E' uno sguardo di meraviglia il mio e uno sguardo di meraviglia vorrei avessero sempre quei ragazzi, una continua ed inesauribile capacità di stupirsi di fronte a ciò che è grande, diverso, nuovo.
A loro e anche ai miei figli - Giovanni, Giorgia, Giacomo - che hanno più o meno la stessa età, non ho nulla di imprescindibile da dire: so che la strada, qualsiasi essa sia, la troveranno da soli, sbattendo il muso, se proprio proprio, ma confidando in piedi buoni, testa, mani e cuore per affrontare tutto, compreso il momento in cui saranno loro gli "adulti" e si accorgeranno di essere invisibili per chi ha venti o trent'anni in meno.

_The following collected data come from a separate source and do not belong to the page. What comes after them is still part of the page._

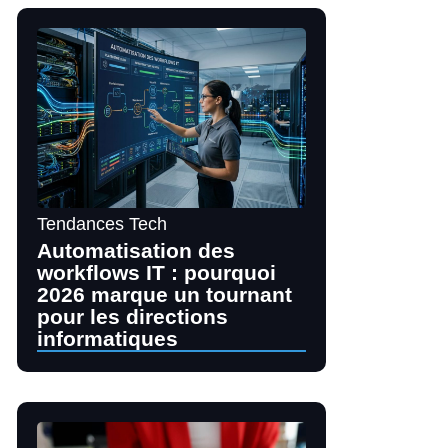
Tendances Tech
Automatisation des
workflows IT : pourquoi
2026 marque un tournant
pour les directions
informatiques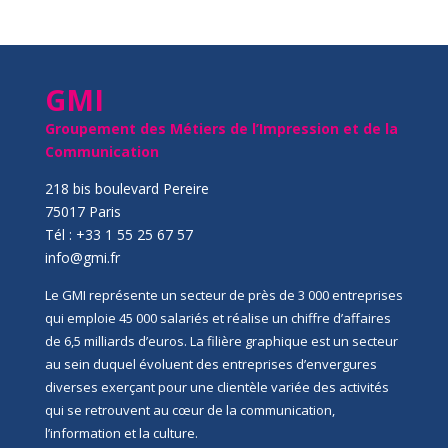
GMI
Groupement des Métiers de l’Impression et de la
Communication
218 bis boulevard Pereire
75017 Paris
Tél : +33 1 55 25 67 57
info@gmi.fr
Le GMI représente un secteur de près de 3 000 entreprises
qui emploie 45 000 salariés et réalise un chiffre d’affaires
de 6,5 milliards d’euros. La filière graphique est un secteur
au sein duquel évoluent des entreprises d’envergures
diverses exerçant pour une clientèle variée des activités
qui se retrouvent au cœur de la communication,
l’information et la culture.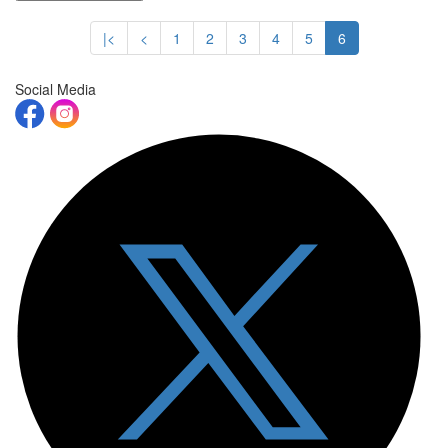
|<
<
1
2
3
4
5
6
Social Media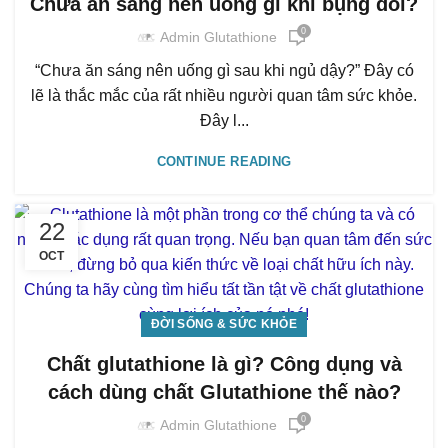
Chưa ăn sáng nên uống gì khi bụng đói?
0
Admin Glutathione
“Chưa ăn sáng nên uống gì sau khi ngủ dậy?” Đây có
lẽ là thắc mắc của rất nhiều người quan tâm sức khỏe.
Đây l...
CONTINUE READING
22
OCT
ĐỜI SỐNG & SỨC KHỎE
Chất glutathione là gì? Công dụng và
cách dùng chất Glutathione thế nào?
0
Admin Glutathione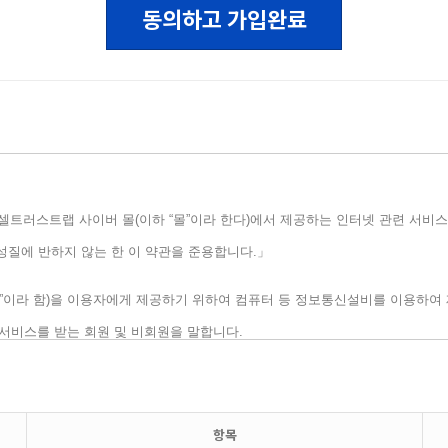
동의하고 가입완료
항목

P.S. In verità una cosa nell'orecchio di Giovanni, Giorgia e Giacomo vorrei dirla. E' una cosa che anche io ho imparato dai miei genitori, pur se non in modo diretto, perché mio padre e mia madre erano grandi davvero: facevano capire le cose senza bisogno di dirle. Proprio in quel modo ho capito che nella vita non mi sarei dovuto vergognare del lavoro più umile, purché fatto con dignità, ma al contempo avrei potuto ambire al posto migliore, fosse anche ciò che gli altri definiscono "sogno": il calciatore di serie A, il presidente della Repubblica, un premio Nobel, il direttore di giornale, uno scienziato... Puntare in alto, poter aspirare al massimo, senza biasimare il basso, con la possibilità di andare avanti e anche indietro: credo sia stata questa la dote più bella che ho ricevuto in dono. Un dono che merita di essere tramandato.